> Problem statement: Output exactly, with nothing added, the entries from the first line through the line with "Achterwand: spiegelglas zodat er diepte in de".

[Dataset excerpts]

◇ ◇ ◇ ◇

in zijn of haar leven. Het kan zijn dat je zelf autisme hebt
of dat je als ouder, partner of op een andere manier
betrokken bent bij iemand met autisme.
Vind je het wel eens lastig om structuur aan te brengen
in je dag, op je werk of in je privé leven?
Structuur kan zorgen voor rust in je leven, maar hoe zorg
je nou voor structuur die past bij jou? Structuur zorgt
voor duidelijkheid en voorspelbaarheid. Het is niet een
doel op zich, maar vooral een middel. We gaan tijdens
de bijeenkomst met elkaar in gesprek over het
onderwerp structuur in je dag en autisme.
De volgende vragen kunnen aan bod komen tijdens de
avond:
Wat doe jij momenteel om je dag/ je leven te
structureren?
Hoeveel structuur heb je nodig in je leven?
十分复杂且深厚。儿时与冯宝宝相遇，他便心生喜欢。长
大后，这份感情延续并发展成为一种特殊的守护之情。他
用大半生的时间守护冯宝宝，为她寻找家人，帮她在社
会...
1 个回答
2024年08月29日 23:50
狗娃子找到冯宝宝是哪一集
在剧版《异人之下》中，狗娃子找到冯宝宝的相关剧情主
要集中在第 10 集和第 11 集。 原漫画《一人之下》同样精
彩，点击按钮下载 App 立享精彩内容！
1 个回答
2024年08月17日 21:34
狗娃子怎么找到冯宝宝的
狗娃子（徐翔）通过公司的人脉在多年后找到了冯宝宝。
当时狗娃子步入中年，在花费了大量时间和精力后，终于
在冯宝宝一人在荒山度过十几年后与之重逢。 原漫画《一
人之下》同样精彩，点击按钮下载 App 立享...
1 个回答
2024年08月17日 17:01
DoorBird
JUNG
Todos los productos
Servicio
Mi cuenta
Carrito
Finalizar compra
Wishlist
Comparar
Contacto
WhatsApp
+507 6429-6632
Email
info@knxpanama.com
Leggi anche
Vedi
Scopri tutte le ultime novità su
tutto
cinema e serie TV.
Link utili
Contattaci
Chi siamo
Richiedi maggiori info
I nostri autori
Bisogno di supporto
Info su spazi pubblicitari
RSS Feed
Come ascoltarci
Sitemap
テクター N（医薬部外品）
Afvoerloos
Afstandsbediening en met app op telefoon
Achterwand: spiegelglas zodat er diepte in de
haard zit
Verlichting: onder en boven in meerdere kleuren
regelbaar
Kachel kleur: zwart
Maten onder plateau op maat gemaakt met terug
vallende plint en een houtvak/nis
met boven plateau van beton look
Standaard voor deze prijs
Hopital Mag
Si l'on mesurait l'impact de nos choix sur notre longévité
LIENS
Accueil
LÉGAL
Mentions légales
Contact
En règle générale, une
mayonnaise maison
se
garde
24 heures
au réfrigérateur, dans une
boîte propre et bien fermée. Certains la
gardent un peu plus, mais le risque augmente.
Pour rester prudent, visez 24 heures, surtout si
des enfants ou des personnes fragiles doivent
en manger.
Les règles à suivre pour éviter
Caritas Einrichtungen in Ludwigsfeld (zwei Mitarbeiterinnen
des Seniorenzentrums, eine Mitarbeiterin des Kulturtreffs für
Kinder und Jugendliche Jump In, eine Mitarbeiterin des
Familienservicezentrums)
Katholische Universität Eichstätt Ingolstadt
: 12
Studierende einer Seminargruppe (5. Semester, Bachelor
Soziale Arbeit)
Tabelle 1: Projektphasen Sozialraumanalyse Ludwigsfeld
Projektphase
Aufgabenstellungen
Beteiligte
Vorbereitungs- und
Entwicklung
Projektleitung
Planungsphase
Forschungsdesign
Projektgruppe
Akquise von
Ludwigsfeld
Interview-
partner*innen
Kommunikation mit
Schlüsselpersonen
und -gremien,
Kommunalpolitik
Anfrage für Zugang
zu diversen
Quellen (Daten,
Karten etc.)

◇ ◇ ◇ ◇

> Solution to the exercise:
in zijn of haar leven. Het kan zijn dat je zelf autisme hebt
of dat je als ouder, partner of op een andere manier
betrokken bent bij iemand met autisme.
Vind je het wel eens lastig om structuur aan te brengen
in je dag, op je werk of in je privé leven?
Structuur kan zorgen voor rust in je leven, maar hoe zorg
je nou voor structuur die past bij jou? Structuur zorgt
voor duidelijkheid en voorspelbaarheid. Het is niet een
doel op zich, maar vooral een middel. We gaan tijdens
de bijeenkomst met elkaar in gesprek over het
onderwerp structuur in je dag en autisme.
De volgende vragen kunnen aan bod komen tijdens de
avond:
Wat doe jij momenteel om je dag/ je leven te
structureren?
Hoeveel structuur heb je nodig in je leven?
十分复杂且深厚。儿时与冯宝宝相遇，他便心生喜欢。长
大后，这份感情延续并发展成为一种特殊的守护之情。他
用大半生的时间守护冯宝宝，为她寻找家人，帮她在社
会...
1 个回答
2024年08月29日 23:50
狗娃子找到冯宝宝是哪一集
在剧版《异人之下》中，狗娃子找到冯宝宝的相关剧情主
要集中在第 10 集和第 11 集。 原漫画《一人之下》同样精
彩，点击按钮下载 App 立享精彩内容！
1 个回答
2024年08月17日 21:34
狗娃子怎么找到冯宝宝的
狗娃子（徐翔）通过公司的人脉在多年后找到了冯宝宝。
当时狗娃子步入中年，在花费了大量时间和精力后，终于
在冯宝宝一人在荒山度过十几年后与之重逢。 原漫画《一
人之下》同样精彩，点击按钮下载 App 立享...
1 个回答
2024年08月17日 17:01
DoorBird
JUNG
Todos los productos
Servicio
Mi cuenta
Carrito
Finalizar compra
Wishlist
Comparar
Contacto
WhatsApp
+507 6429-6632
Email
info@knxpanama.com
Leggi anche
Vedi
Scopri tutte le ultime novità su
tutto
cinema e serie TV.
Link utili
Contattaci
Chi siamo
Richiedi maggiori info
I nostri autori
Bisogno di supporto
Info su spazi pubblicitari
RSS Feed
Come ascoltarci
Sitemap
テクター N（医薬部外品）
Afvoerloos
Afstandsbediening en met app op telefoon
Achterwand: spiegelglas zodat er diepte in de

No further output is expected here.